А если одним словом определить характер поношений, которым подверглись “Прогулки с Пушкиным”, то это слово тоже существует, и оно было произнесено. Слово это – хам, рецензия на книгу, опубликованная в эмигрантской газете, так и называлась: “Прогулки хама с Пушкиным”, и подписал ее не какой-нибудь выживший из ума эмигрант, а Роман Гуль, интеллигентнейший Роман Гуль, влиятельный литературный критик. Рецензия получила широкую известность и вызвала общий аплодисмент – не только там, но и тут, аплодисмент, звучавший как пощечина. Дуэли, впрочем, не произошло. Синявский, повторяю, не был человеком публичным, да и жил далеко, хотя на удар умел – еще как умел – отвечать достойно.

Попытаемся разобраться в том, почему таким жестким оказалось решение суда, и почему написанная в лагере книга вызвала у коллег столь острую злобу. Ярость спецслужб можно понять: их бесило собственное бессилие – искали, искали автора, но так и не нашли. По-видимому, лишь подлый донос одного из неверных друзей помог распознать Абрама Терца. И, конечно, бесил сам этот несообразный псевдоним. Каким образом выходец из дворянской семьи, выпускник Московского Университета, интеллигент из интеллигентов, русский из русских, носитель православной фамилии и отчества тоже православного, мог избрать в качестве псевдонима еврейское имя, к тому же имя одесского вора и налетчика, персонажа блатных песен? А ведь это и в самом деле интересно. Конечно, с точки зрения конспирации Абрам Терц – это, безусловно, находка. Кому придет в голову подозревать в авторстве кабинетного ученого-литературоведа? Но с точки зрения психологии здесь иной сюжет: в который раз оказывается, что человек вовсе не прост, и в душе или в подсознании, и в каких-то других, потаенных глубинах спокойного уравновешенного ученого-эрудита может быть скрыт другой персонаж – в данном случае налетчик, и может таиться другая страсть – не только к знаниям и стихам, но и к риску. “Бешенство риска”, как написал любимый поэт (и предмет исследования) Борис Пастернак в стихотворении, посвященном актрисе. Посвященном творчеству вообще, всегда связанному с риском. Да, бешенство риска, да, риск сложить голову “под рукой палача” (как говорится в этом же стихотворении 1957 года, когда полным ходом шла работа над окончанием романа “Доктор Живаго”), да, риск и художественной, и жизненной катастрофы. Но отступать уже нельзя – и потому выбран такой псевдоним, потому принят такой рискованный план – печататься в “тамиздате”, потому пишутся столь опасные книги.

— ПУНКТ ЗАДАНИЯ A —
Перепишите без изменений всё из листинга ниже, начиная со строки, которая содержит «Procès verbal du Conseil municipal», и до самого конца листинга, включая обе границы.

— ИСХОДНЫЕ ДАННЫЕ —
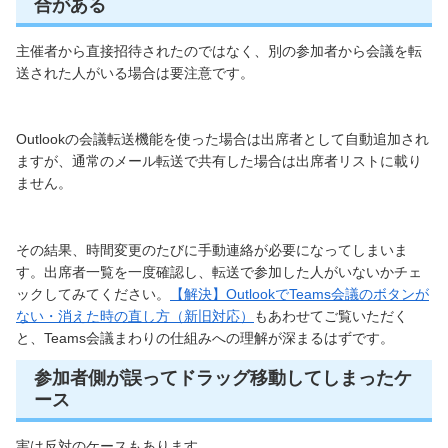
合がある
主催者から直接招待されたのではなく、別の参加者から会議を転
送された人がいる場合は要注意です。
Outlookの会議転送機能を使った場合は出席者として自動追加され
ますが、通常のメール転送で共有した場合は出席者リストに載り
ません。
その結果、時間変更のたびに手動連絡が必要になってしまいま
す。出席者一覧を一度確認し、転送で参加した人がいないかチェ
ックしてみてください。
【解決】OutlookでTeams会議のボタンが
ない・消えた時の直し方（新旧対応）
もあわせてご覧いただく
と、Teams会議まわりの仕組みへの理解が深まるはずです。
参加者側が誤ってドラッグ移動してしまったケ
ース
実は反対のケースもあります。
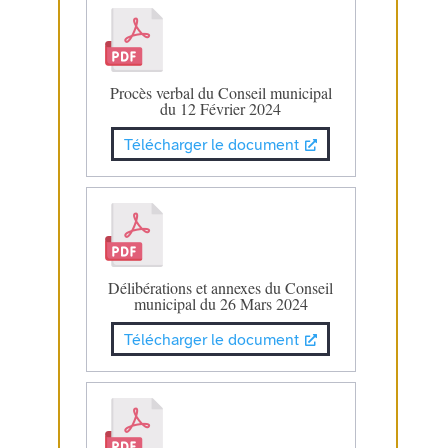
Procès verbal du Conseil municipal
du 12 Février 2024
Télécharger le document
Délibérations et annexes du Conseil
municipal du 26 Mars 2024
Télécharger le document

— ПУНКТ ЗАДАНИЯ B —
Кто подписал рецензию на «Прогулки с Пушкиным», опубликованную в эмигрантской газете, согласно приведенному выше тексту о Синявском?

— ПИСЬМЕННЫЙ ОТВЕТ A —
Procès verbal du Conseil municipal
du 12 Février 2024
Télécharger le document
Délibérations et annexes du Conseil
municipal du 26 Mars 2024
Télécharger le document

— ПИСЬМЕННЫЙ ОТВЕТ B —
Роман Гуль, влиятельный литературный критик.